For businesses it is important to have knowledge about what users enjoy buying in order to provide them with better shopping experience. For example, a person buying a new television may frequently buy a surge protector to go along with it. What a recommender system does calculate the probability that a person consuming an item would likely need. Providing an opportunity for the business to sell another item.

For this project we will be applying the same logic to movie recommendations. Given a history of what a user has watched, we will try to recommend items that they would also be interested in seeing. For this project we will see if we can get the most viewed movies to show up in the top 10 recommendations for viewers.

Methods

Data Set

The data set used for this project comes from the GroupLens Movie data set of 1 million ratings (GroupLens). The dataset contains demographic information and rating data for over 6000 users for 4000 movies.

Methodology

Here we explore the use of Collaborative filtering (Wikipedia) in order to make our recommendations. Collaborative Filtering can be done with various methods. Our chosen methods was to do an item-item collaborative filtering which in essence says "users who bought x also bought y". This method first applies a similarity between items. There is then an option to do an additional user-based filtering to find individual recommendations, which we will also do.

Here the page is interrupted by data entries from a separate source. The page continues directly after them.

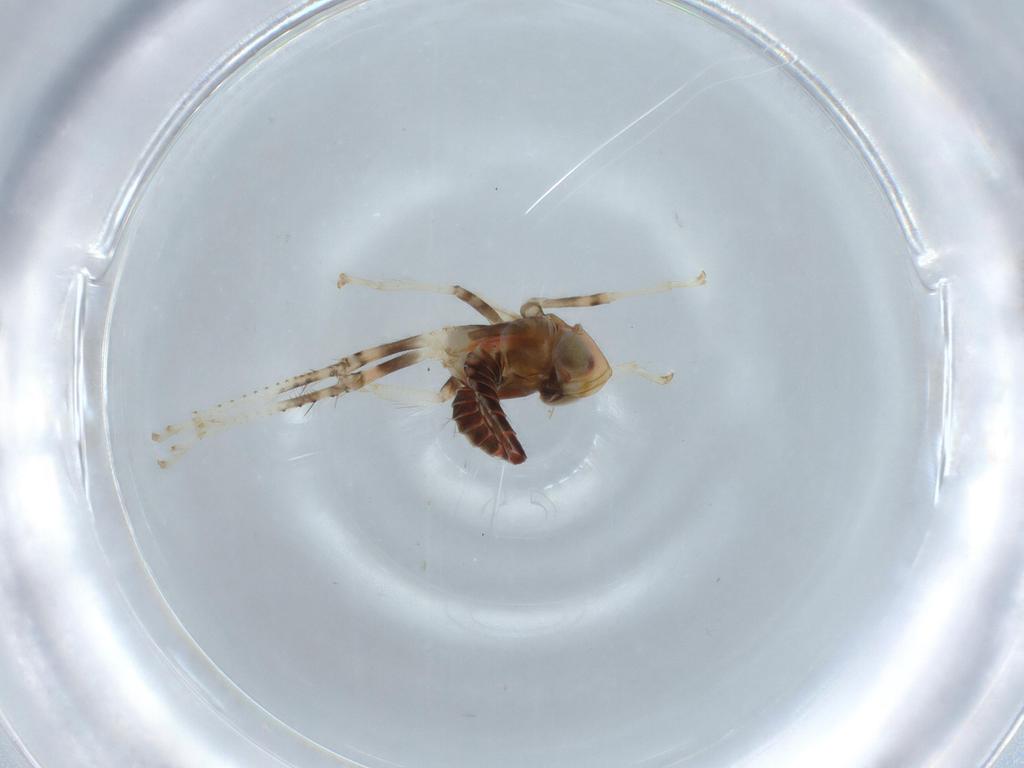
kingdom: Animalia
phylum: Arthropoda
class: Insecta
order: Hemiptera
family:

For this use of item-based collaborative filtering, we'll be finding the similarity of the movies to each other by finding the Cosine Similarity between matrices. Denoted: Similarity Function

Based on users reviews, the rated movies are turned into a matrix where each movie has a list of movies that are similar to them. These matrix rows are then compared to with each other to get a similarity rating.

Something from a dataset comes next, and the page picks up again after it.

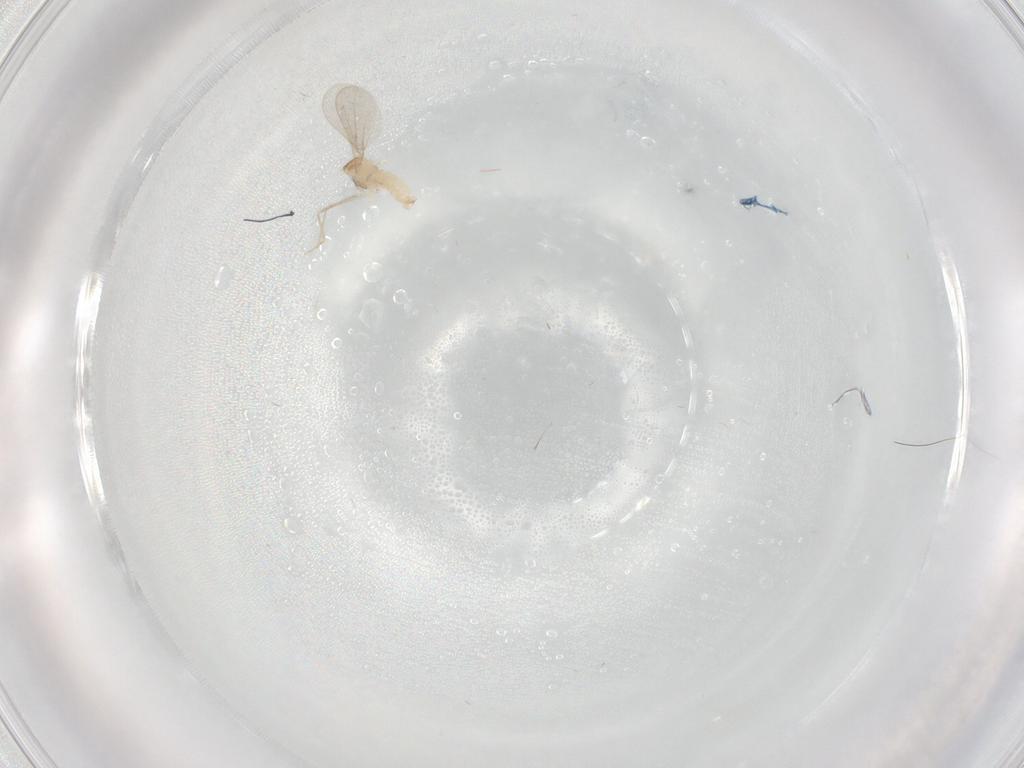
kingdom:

From there the user layer is applied which takes the user's seen movies and finds the movies most similar to the ones already watched. This list is then sorted by similarity rating and output to a file.

Procedure

Because of data sparcity issues that developed in testing. The procedure was modified to be done for users who had the most movies rated and having the most rated movie be the one removed from the set. The reason for this is that with collaborative filtering, each item-item comparison affects the grand total, and removing a single movie from a set with few reviews would cause a major jump in similarity. However, when you use a large enough set each rating is worth less and may be used to test more efficiently. Thus, for the user with the most movie ratings. The two most watched movies were withheld from the rating set.

Results

The the user with the most ratings, the two highest rated movies were removed from the set, American Beauty and The Matrix. After the recommender had run American Beauty was listed as the Number 6 movie to recommend, while the Matrix was outside of the top 20.

Disussion

Based on the result, it's concluded that while the technique has promise, to be accurate we need an incredibly large data-set to be remotely accurate. Thus while collaborative filtering is useful it may be better to use other applications such as KNN and Neural Networks. Image of RatingsCount

Future Applications

The beauty of Collaborative Filtering lies in its ability to generalize to other areas. For example, this was an example of movies. It can be done with movies, restaurants, or most other ideas. It can also take other methodologies, I used cosine similarity, we very much could have used Euclidian Distance with ratings and used that instead. As always, it's important to know your dataset.